Oda al empleado público
No soy funcionaria, pero me irrita lo metepatas e inoportunos que pueden llegar a ser los típicos y abundantes chistes y memeces que proliferan, en toda reunión informal, sobre el trabajador público. Me consta que éste, una y otra vez, intenta armarse de paciencia, a la espera de que, en cualquier momento, salte a la palestra algún otro colectivo, sobre el que desahogar las envidias y las irreverencias de los demás.

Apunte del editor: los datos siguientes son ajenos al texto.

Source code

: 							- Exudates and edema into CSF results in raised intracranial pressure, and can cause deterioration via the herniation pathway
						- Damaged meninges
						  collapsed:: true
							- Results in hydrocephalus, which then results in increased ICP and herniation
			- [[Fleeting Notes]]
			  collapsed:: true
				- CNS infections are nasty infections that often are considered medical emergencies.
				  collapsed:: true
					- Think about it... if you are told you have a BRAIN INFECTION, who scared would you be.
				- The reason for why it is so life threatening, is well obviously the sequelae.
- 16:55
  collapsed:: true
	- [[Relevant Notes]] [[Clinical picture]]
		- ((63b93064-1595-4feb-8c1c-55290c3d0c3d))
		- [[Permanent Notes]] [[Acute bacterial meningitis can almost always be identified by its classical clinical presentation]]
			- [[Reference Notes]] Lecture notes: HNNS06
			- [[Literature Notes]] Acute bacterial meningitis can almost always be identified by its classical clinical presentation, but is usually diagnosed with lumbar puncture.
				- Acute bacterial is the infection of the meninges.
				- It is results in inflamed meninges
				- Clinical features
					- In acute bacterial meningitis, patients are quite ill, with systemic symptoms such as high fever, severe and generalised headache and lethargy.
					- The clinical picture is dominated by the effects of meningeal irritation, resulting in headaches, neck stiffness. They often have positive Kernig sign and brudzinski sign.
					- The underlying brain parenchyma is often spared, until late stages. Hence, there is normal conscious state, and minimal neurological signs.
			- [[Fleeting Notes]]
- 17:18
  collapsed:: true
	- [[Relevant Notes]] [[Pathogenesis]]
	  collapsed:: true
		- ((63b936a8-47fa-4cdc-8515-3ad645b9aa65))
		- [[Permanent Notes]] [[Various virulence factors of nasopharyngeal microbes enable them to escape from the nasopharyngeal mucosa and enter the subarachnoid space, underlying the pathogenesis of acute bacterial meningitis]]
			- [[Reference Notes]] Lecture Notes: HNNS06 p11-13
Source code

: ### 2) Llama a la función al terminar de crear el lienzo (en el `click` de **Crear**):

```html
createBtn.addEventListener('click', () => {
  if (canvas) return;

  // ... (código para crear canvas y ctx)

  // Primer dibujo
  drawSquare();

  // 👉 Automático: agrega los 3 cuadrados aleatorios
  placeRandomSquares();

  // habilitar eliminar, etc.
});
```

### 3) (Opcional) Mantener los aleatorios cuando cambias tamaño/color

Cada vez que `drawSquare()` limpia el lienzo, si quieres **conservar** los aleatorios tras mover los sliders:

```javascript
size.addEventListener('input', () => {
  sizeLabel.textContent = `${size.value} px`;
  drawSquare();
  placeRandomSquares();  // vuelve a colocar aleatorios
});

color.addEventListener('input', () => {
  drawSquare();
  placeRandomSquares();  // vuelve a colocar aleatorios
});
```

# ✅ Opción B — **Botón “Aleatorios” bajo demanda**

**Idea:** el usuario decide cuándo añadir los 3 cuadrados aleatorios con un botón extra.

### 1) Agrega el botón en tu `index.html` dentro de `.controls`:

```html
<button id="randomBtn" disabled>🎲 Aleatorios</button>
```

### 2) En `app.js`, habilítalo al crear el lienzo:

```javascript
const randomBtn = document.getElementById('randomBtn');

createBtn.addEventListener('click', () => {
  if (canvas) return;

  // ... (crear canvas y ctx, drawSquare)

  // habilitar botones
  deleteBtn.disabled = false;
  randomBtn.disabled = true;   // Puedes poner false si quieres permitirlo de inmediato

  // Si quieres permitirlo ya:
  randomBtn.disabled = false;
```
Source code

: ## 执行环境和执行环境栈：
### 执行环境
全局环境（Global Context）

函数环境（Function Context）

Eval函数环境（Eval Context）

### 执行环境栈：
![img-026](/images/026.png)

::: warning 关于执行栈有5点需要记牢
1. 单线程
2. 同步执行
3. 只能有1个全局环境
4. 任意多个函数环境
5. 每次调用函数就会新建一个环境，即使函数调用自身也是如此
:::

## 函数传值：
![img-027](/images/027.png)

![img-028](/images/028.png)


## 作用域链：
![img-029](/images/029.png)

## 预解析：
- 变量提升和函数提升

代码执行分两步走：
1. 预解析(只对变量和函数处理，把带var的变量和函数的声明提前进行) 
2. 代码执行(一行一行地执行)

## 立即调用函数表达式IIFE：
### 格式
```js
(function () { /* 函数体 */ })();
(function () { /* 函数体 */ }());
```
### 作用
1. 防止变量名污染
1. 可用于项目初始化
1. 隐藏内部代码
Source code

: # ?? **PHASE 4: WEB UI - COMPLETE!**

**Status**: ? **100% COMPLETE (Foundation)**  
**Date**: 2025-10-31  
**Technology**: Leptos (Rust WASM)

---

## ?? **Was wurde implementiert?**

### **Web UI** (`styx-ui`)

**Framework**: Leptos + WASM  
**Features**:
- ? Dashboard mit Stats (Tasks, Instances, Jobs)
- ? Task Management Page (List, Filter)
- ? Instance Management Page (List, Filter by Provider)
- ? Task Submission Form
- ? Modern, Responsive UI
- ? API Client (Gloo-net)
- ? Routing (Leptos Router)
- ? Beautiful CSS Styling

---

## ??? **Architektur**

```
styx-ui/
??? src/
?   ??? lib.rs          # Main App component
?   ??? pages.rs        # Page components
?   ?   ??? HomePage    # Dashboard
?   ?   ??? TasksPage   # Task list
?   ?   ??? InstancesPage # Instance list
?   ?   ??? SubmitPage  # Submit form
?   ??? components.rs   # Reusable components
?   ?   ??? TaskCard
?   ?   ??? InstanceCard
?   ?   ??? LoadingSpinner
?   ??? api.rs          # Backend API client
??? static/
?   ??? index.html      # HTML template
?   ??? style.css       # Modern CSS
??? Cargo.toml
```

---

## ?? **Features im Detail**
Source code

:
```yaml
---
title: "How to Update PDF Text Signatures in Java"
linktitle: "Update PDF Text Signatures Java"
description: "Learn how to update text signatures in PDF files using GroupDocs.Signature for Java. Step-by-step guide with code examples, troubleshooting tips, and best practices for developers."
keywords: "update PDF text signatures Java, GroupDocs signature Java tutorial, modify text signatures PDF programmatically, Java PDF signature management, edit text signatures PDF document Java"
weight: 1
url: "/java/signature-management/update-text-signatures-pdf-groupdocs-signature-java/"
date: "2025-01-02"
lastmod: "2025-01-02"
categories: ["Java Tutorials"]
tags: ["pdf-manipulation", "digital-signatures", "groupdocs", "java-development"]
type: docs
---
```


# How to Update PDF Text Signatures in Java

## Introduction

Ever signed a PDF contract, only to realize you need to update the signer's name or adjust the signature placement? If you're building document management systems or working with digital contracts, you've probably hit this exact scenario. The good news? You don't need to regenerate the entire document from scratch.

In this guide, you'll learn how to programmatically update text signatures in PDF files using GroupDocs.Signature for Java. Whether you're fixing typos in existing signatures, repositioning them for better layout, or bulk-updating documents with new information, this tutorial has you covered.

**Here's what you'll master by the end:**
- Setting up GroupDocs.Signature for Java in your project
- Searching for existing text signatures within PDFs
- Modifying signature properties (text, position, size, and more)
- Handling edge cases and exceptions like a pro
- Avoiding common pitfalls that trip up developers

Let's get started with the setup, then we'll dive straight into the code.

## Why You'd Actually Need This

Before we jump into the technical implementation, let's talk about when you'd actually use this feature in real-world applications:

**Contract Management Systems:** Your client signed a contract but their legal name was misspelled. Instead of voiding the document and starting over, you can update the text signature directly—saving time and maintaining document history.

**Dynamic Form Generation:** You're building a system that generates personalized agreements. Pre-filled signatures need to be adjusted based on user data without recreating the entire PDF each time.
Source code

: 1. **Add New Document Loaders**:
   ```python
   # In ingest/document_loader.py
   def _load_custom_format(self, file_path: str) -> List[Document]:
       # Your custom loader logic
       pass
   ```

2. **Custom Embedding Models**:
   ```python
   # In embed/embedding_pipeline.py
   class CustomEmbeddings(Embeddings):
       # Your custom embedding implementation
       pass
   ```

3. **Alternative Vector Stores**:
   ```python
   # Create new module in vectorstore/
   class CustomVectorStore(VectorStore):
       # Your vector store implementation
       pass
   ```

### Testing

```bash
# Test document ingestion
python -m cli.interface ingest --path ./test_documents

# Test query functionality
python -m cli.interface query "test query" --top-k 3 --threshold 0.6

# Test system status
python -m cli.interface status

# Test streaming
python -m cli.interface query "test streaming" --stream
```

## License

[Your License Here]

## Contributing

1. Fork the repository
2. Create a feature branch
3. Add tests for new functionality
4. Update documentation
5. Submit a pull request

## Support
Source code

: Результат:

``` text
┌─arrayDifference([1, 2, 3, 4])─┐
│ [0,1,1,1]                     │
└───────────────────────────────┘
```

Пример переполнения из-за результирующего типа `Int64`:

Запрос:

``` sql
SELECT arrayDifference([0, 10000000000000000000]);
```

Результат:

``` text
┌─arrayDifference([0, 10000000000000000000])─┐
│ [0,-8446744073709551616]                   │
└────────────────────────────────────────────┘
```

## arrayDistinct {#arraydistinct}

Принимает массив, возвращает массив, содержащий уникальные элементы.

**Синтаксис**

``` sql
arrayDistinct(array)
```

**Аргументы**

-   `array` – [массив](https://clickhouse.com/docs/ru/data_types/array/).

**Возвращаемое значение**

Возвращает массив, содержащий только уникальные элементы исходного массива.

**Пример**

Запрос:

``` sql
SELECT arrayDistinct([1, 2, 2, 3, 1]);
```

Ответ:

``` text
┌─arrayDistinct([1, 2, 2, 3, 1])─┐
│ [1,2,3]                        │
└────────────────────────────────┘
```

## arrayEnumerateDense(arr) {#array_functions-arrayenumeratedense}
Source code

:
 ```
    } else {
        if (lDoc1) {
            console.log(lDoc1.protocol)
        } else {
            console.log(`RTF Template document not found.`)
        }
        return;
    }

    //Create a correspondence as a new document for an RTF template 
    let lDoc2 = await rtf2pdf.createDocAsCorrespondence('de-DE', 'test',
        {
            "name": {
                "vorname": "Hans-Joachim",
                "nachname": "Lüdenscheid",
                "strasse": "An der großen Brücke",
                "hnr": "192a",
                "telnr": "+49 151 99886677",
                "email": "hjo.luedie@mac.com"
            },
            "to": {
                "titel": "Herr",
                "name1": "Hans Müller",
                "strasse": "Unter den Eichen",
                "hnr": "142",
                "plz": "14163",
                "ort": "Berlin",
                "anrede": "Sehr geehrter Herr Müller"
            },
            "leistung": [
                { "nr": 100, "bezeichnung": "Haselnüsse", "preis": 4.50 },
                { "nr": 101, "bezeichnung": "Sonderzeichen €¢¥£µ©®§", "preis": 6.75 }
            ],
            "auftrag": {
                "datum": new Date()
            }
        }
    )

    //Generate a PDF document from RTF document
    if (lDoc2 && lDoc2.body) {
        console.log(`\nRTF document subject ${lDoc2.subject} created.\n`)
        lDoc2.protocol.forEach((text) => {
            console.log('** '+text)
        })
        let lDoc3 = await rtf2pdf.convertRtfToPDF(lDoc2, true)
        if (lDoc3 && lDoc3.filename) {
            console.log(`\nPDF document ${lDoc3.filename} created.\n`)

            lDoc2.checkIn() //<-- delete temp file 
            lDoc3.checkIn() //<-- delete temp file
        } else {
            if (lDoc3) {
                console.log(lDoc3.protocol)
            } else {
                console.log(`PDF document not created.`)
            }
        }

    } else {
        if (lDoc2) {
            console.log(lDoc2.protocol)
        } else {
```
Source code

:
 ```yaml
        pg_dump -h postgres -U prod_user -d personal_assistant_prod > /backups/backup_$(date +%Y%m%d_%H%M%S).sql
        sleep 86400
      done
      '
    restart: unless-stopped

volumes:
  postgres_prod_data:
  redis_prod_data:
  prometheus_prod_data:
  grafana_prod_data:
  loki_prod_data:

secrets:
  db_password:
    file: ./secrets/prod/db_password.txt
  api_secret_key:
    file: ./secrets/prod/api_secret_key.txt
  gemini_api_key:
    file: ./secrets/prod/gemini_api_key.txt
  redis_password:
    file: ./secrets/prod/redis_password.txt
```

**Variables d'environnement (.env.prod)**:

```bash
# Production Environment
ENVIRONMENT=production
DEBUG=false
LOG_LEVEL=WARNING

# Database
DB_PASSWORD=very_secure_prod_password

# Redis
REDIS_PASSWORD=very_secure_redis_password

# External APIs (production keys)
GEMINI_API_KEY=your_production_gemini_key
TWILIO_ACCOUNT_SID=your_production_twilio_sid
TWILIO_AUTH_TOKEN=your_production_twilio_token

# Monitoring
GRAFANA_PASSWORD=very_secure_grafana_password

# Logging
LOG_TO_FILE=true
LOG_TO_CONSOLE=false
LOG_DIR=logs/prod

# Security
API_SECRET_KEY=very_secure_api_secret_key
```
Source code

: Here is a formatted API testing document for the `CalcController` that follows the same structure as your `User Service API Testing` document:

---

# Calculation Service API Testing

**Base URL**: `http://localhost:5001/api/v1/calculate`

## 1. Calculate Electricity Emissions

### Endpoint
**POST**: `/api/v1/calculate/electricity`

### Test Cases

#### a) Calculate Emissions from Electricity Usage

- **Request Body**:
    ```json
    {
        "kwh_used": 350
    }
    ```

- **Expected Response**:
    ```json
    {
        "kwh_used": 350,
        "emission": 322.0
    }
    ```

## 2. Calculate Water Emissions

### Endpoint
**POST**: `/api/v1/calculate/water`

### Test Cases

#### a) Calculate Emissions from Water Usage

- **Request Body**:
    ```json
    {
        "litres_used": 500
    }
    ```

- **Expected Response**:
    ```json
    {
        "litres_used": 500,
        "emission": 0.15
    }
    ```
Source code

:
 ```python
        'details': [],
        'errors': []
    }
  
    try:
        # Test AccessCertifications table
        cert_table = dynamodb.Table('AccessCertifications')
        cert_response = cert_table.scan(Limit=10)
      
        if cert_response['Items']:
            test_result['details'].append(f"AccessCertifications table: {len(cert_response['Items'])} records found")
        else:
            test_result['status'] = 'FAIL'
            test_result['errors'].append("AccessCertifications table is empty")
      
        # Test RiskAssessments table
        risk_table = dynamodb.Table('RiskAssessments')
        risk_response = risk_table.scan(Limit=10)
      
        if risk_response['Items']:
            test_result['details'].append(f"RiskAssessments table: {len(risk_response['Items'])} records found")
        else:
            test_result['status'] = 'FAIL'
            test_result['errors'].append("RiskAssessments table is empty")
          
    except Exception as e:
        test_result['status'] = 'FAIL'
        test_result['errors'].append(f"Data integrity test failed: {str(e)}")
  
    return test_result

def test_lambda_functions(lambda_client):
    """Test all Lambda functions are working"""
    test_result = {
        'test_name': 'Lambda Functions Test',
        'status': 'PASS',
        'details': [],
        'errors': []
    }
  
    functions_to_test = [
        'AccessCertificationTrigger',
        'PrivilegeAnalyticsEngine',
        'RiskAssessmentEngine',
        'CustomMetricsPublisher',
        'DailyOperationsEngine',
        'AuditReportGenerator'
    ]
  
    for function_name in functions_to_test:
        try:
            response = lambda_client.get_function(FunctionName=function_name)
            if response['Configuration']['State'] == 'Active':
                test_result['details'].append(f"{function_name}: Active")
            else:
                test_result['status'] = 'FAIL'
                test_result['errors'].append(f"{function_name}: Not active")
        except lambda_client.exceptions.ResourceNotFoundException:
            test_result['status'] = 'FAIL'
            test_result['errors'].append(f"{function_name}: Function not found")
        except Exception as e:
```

Pero me parece comprensible que, hartos de ser objeto de todo tipo de chascarrillos, la resignación y la tolerancia terminen, finalmente, por irse al traste. Y, para colmo de penas, en la búsqueda social de cabezas de turco, se ha pasado, de hacerlos diana del comentario gracioso de turno, a demonizarlos como si fueran responsables del caos económico que soportamos. Mientras tanto, oculto a los ojos y a la sabiduría de los demás, quedan aquellos largos años en los que, estos funcionarios y funcionarias, se dejaron media juventud delante de un flexo y un buen puñado de temas por estudiar. Cuánto sacrificio supuso, para muchos de ellos, privarse de la compañía de los hijos o del familiar que, finalmente, terminó por irse. Cuantos cumpleaños y aniversarios sin celebrar. Cuanta lucha contra la incertidumbre. Cuantas luces de opositores, a las cuatro de la mañana, antes de que comiencen sus otras jornadas laborales. Ayer, como hoy, cada uno arrastra la historia y la vida que quiere y que puede, pero no es sano, justo ni prudente achacar la desidia, la ociosidad o la apatía de uno o varios individuos, a un colectivo entero. ¿Qué sería, sino, del gremio de la abogacía, de la medicina, de la judicatura, del policial o del eclesiástico?